The HITECH Act is providing billions of dollars worth of incentives for hospitals and physicians to use EHRs in hopes of squeezing costs out of the healthcare system. But this week, the Department of Health and Human Services and the U.S Justice Department sent a letter to five medical trade associations warning that the government will prosecute healthcare providers who "game" the system by using EHRs to submit fraudulent bills. That includes "upcoding," or exaggerating the kind of care they give patients, as well as "cloning" digital records to submit falsely documented bills for multiple patients.
A better approach would be for regulators and associations to work together to develop anti-fraud educational efforts.
The letter said there are "troubling indications that some providers are using this technology to game the system, possibly to obtain payments to which they are not entitled."
The trade organizations that received the letter are indignant. The American Hospital Association, for example, blasted back a response letter saying "America's hospitals take seriously their obligation to properly bill for the services they provide to Medicare and Medicaid beneficiaries. We agree that the alleged practices described in your letter, such as the so-called 'cloning' of medical records and 'upcoding' of the intensity of care, should not be tolerated."

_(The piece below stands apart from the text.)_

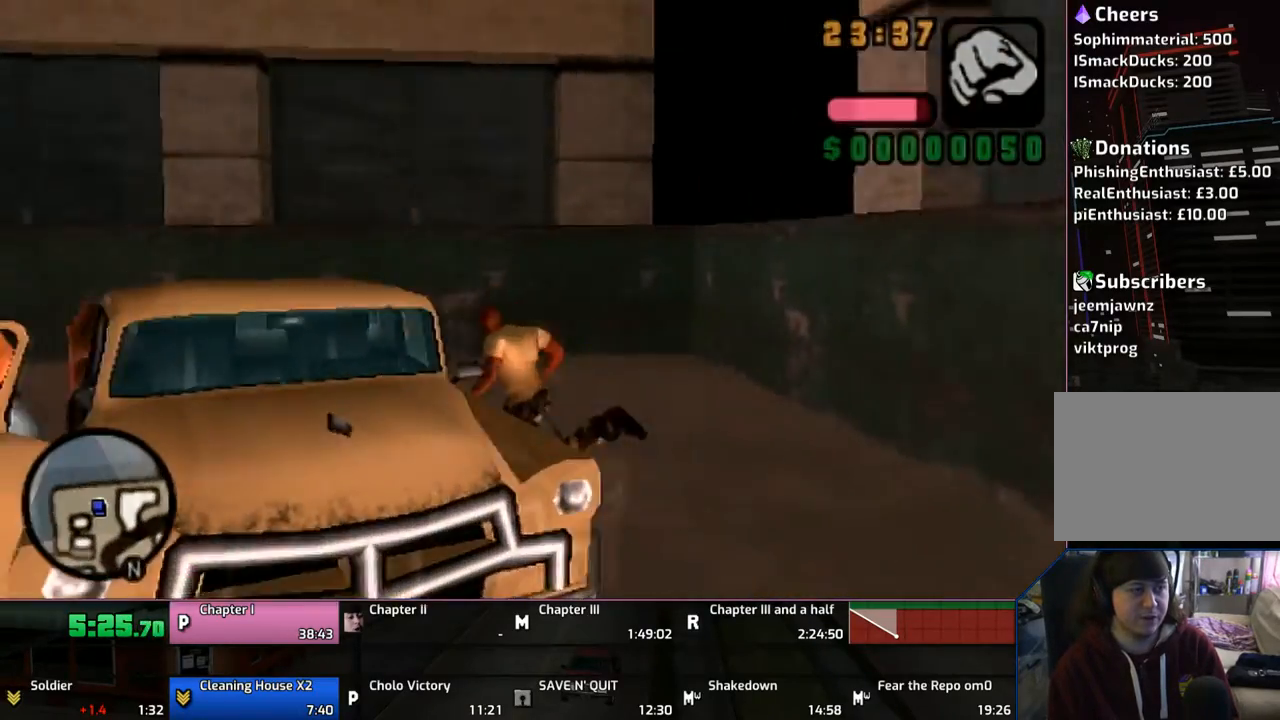
{"buttons": [], "left_stick": "center", "right_stick": "center", "events": [[67, "TRIANGLE", "down"], [167, "left_stick", "center"], [267, "TRIANGLE", "up"]]}
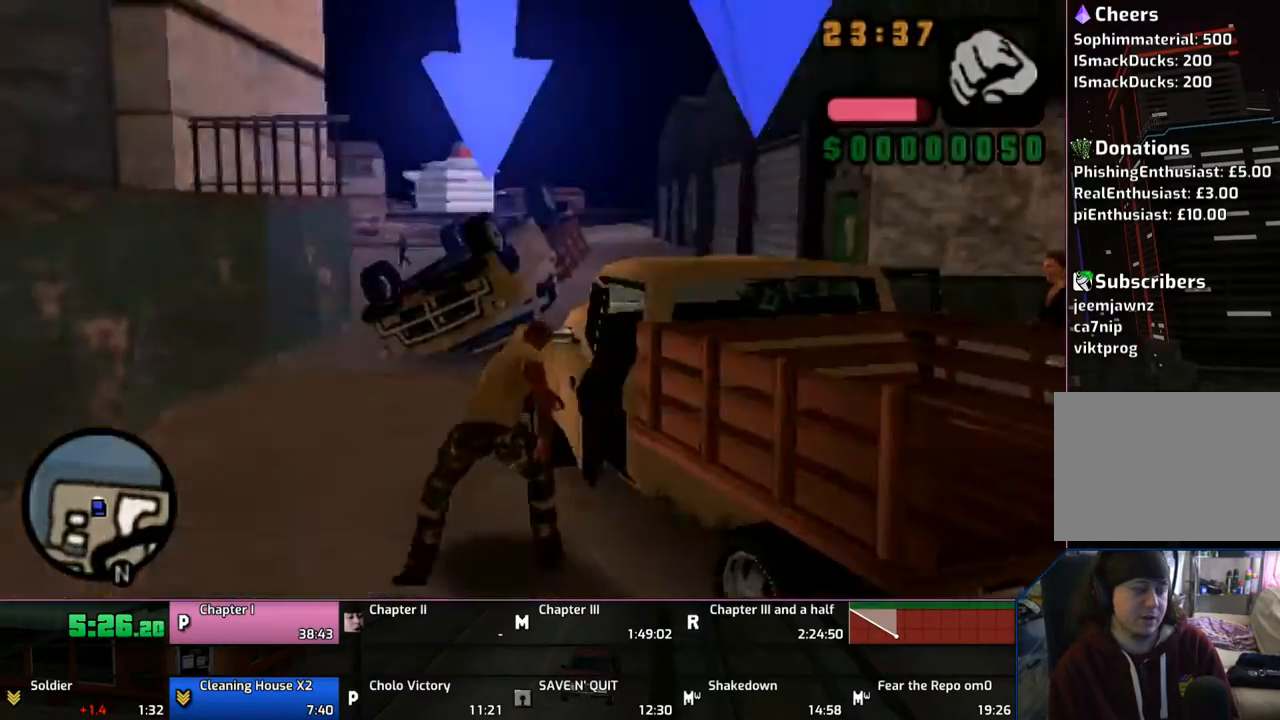
{"buttons": [], "left_stick": "center", "right_stick": "center", "events": []}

However, the AHA wrote, "it's critically important to recognize that more accurate documentation and coding does not necessarily equate with fraud."

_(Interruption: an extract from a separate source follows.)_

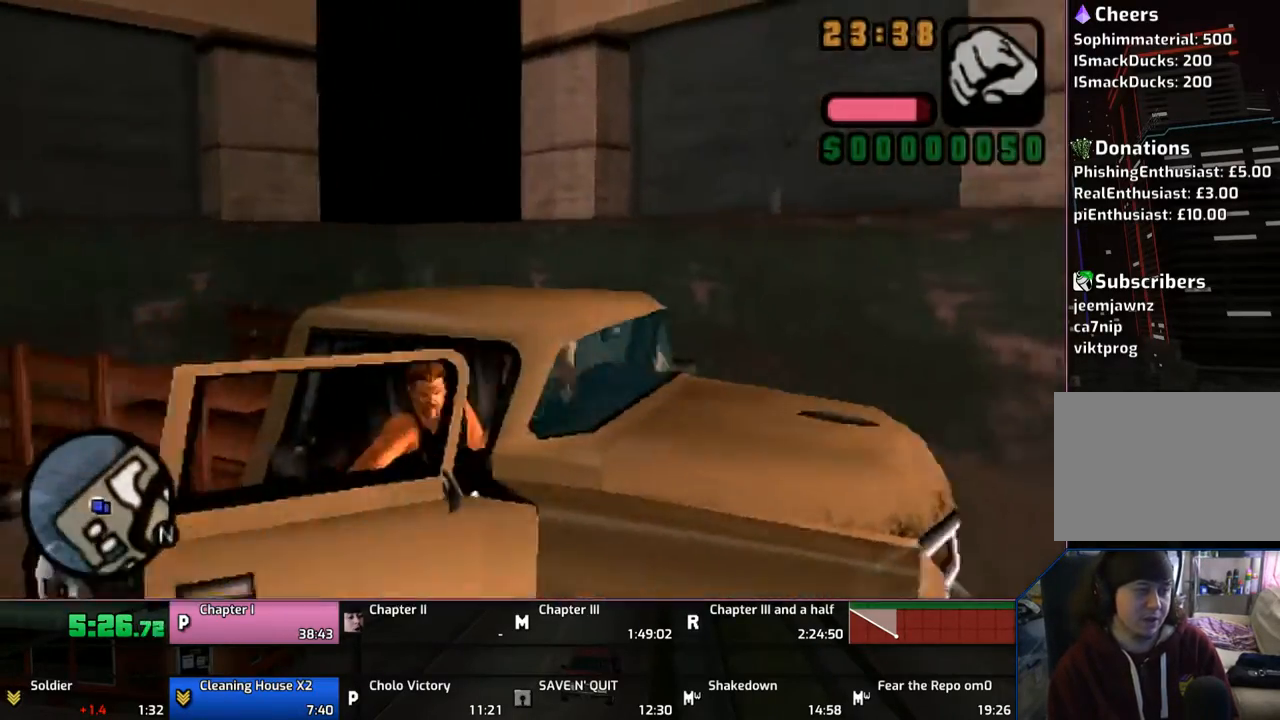
{"buttons": ["CROSS"], "left_stick": "center", "right_stick": "center", "events": [[217, "CROSS", "down"]]}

The AHA argues that Medicare and Medicaid payment rules "are highly complex and the complexity is increasing." And the association points out that it has long called for national guidelines for hospital emergency department and clinic visits billing.
Impact of EHRs
Clearly, EHRs provide great potential cost-savings benefits. For example, EHRs also help prevent physicians from making potentially dangerous and expensive medical mistakes by red-flagging drug allergies and adverse medication interactions. And of course, digitized data can also greatly reduce paper handling and related administrative costs.
But EHRs also create new opportunities for fraud. A recent New York Times story pointed out that an analysis of Medicare billing data found that hospitals received $1 billion more in reimbursement in 2010 than five years earlier, in part as a result of billing codes used in emergency departments - which might also be attributed to more widespread use of EHRs.
A Delicate Balance
Public and private healthcare payers alike need to continue to closely monitor whether EHRs, in fact, are contributing to payment fraud.
But a delicate balance needs to be achieved. HHS is spending billions through the HITECH Act to promote the use of EHRs in hopes of widespread adoption. Harsh, threatening letters to medical trade associations could lead some honest healthcare providers who aren't thrilled about digitized records in the first place to resist adopting the technology for fear of false accusations of billing fraud.
A better approach would be for regulators and associations to work together to develop anti-fraud educational efforts that can not only help identify criminal behavior but also help honest healthcare providers avoid making suspicious-looking billing missteps using EHR data.
Enhanced, more granular ICD-10 billing codes might prove to be another tool in the fraud-fighting effort. The codes provide more detail to payers about the care provided to patients. However, HHS - in response to health industry pushback - recently delayed ICD-10 implementation deadlines by one year, to Oct. 1, 2014.
In the meantime, thousands of healthcare providers will continue to roll out EHR systems and apply for HITECH incentive payments.
To make a dent in payment fraud, government and private insurers must collaborate on fraud detection and prevention efforts. A new anti-fraud coalition launched earlier this year is a good start.